I met with an older student this evening, who’s story is classic. He excelled in math effortlessly; everything was obvious. This until he hit college level abstract algebra, and then… failure.

This is a ridiculously common story among students with natural talent for math. There’s a bravado in not writing things down, not needing to work out the details aloud. You know because you’re smart, not because you had to work for it. And then one day, you hit some mathematical ideas that are too hard and too deep to “get.” Time to learn how to work.

What’s the solution? Step 1: write it down! Putting ideas on paper is a way to turn an intractable ten step problem into ten easy one step problems, and you can’t do it unless you write. You need to start before you know what the end is, and allow yourself to make mistakes that will become steps towards the end.

I heard Malcolm Gladwell speak about this tussle between genius and sweat on Radiolab recently.

 

His conclusion? Love is the critical factor (Robert Krulwich tries to ask how critical, but doesn’t get too far). Malcolm Gladwell, we here at Math for Love agree. Love is a necessary (but not sufficient) condition to brilliance.

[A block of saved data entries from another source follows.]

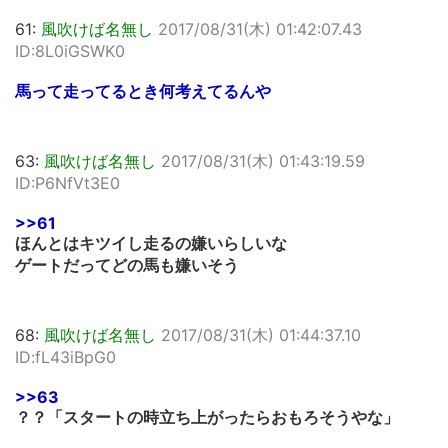
61:
風吹けば名無し
2017/08/31(木) 01:42:07.43
ID:8L0iGSWK0
馬って走ってるとき何考えてるんや
63:
風吹けば名無し
2017/08/31(木) 01:43:19.59
ID:P6NfVt3E0
>>61
ほんとはキツイし走るの嫌いらしいな
ゲートだってどの馬も嫌いそう
68:
風吹けば名無し
2017/08/31(木) 01:44:37.10
ID:fL43iBpG0
>>63
？？「スタートの時立ち上がったらおもろそうやな」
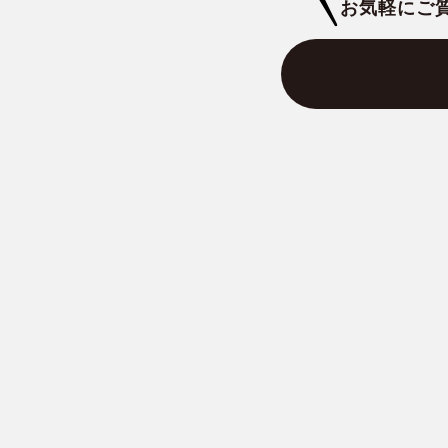
お気軽にご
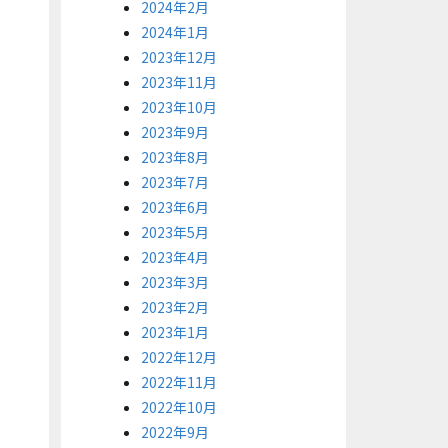
2024年2月
2024年1月
2023年12月
2023年11月
2023年10月
2023年9月
2023年8月
2023年7月
2023年6月
2023年5月
2023年4月
2023年3月
2023年2月
2023年1月
2022年12月
2022年11月
2022年10月
2022年9月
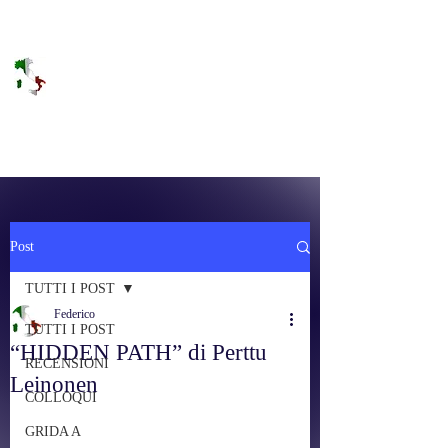
DOLCE BRANO
RAGGIUNGERE IL PARADISO SULLA
FREQUENZA
Post
TUTTI I POST
Federico
TUTTI I POST
“HIDDEN PATH” di Perttu
RECENSIONI
Leinonen
COLLOQUI
GRIDA A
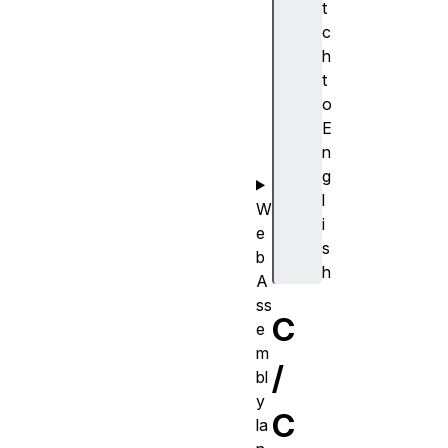
t
리
c
로
h
컴
t
파
o
일
E
하
n
기
g
l
W
i
e
s
b
h
A
ss
C
e
m
/
bl
y
C
la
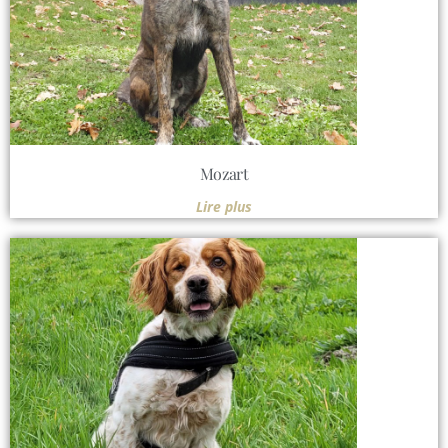
Mozart
Lire plus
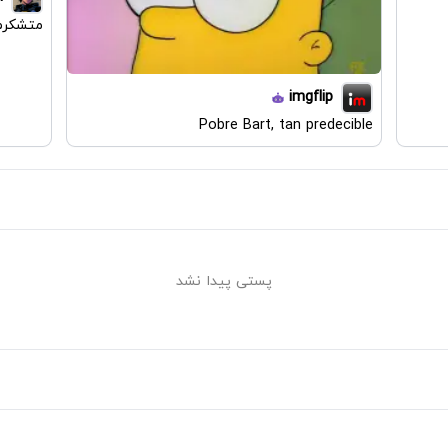
متشکرم
imgflip
Pobre Bart, tan predecible
پستی پیدا نشد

Why are people so hostile to the notion that what genius is is an extraordinary love for a particular thing?

–Malcolm Gladwell, about 8′ in above


Speaking of sweating through big projects, my girlfriend and I signed up to participate in NaNoWriMo, which means that we’ll each be writing novels this November. I actually plan to be a NaNoWriMo rebel (there’s a forum for us) and write math related nonfiction (or fiction), but at the end of day one, I’ve got a weird fairy tale-ish thing that I can’t really control. Is it good? Will I end up with a real novel?

Who cares. The goal here is to write it down. In novel writing as in mathematics, there’s a time to just put pen to paper and see what you can build. You have to make something ugly before you make something beautiful. Be proud of the ugly, I say.

So today I wrote 2074 words, which puts me ahead of schedule for 50,000 by the end of the month. Will I make it? Not sure. But damned if I won’t try to put quantity ahead–way ahead–of quality for a while.